How do I kill a HTTPS x-no-decrypt connection after a single request has been sent and its response received

2 posts, 0 answers
  1. David
    David avatar
    1 posts
    Member since:
    Aug 2011

    Posted 06 Oct 2014 Link to this post


    In FiddlerScript I am setting x-no-decrypt, and I want to kill the connection after a single request has been sent and its response received.  The app that I'm proxying traffic for will then reconnect to re-establish its connection, and, this time round, I don't want to set x-no-decrypt.

    How do I do this?

    The background is that I'm security auditing an app where the code looks like this:

    // connect to HTTPS server
    // GET /hello
    // check the HTTPS certificate of the server and if it isn't this hard-coded one then throw an exception
    // POST /login?username=foo&password=bar

    I suspect, and want to demonstrably prove, that the networking library that the app is using will try to be helpful and reconnect the HTTPS connection if it is dropped after the response from the GET is successfully received and before the POST is made.  This essentially means that the server certificate check against a hard-coded one is useless, and I want to prove this using Fiddler.


  2. Eric Lawrence
    Eric Lawrence avatar
    832 posts

    Posted 07 Oct 2014 Link to this post

    You can't really do that. When you set x-no-decrypt, you're creating a blind tunnel whose octets are encrypted in both direction.

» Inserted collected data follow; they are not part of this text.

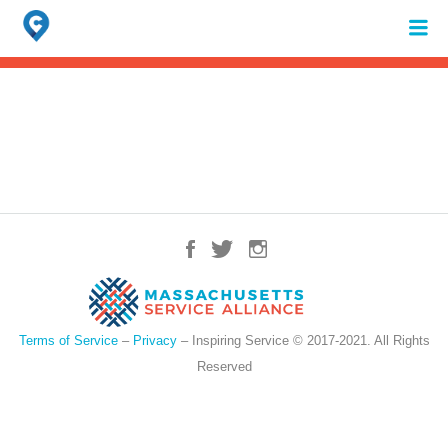
Search
for:
When autocomplete results are available use up and down arrows to review 
Terms of Service
–
Privacy
– Inspiring Service © 2017-2021. All Rights
Reserved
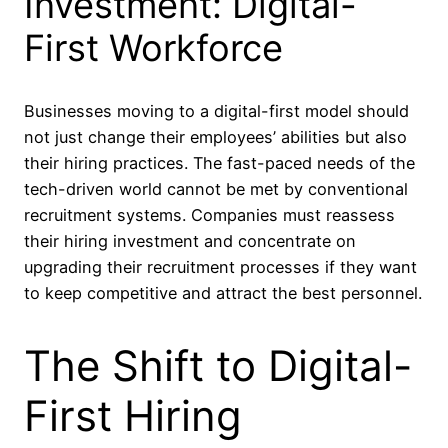
Investment: Digital-
First Workforce
Businesses moving to a digital-first model should
not just change their employees’ abilities but also
their hiring practices. The fast-paced needs of the
tech-driven world cannot be met by conventional
recruitment systems. Companies must reassess
their hiring investment and concentrate on
upgrading their recruitment processes if they want
to keep competitive and attract the best personnel.
The Shift to Digital-
First Hiring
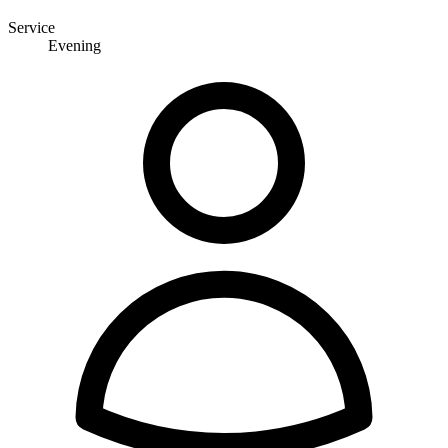
Service
Evening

You can't look at encrypted octets and know what they represent.

    In theory you could try to guess when the request is done based on timing, and when the response is done based on timing, but this would be, at best, a guess.

    It would probably be simpler to just have your client talk to a server you control, and configure the server to drop the connection after the first request.

    Alternatively, you could configure your client application to look for Fiddler's root certificate; respond to the first request with Fiddler and let the second request go through to the real server and see whether the client complains about the "wrong" certificate.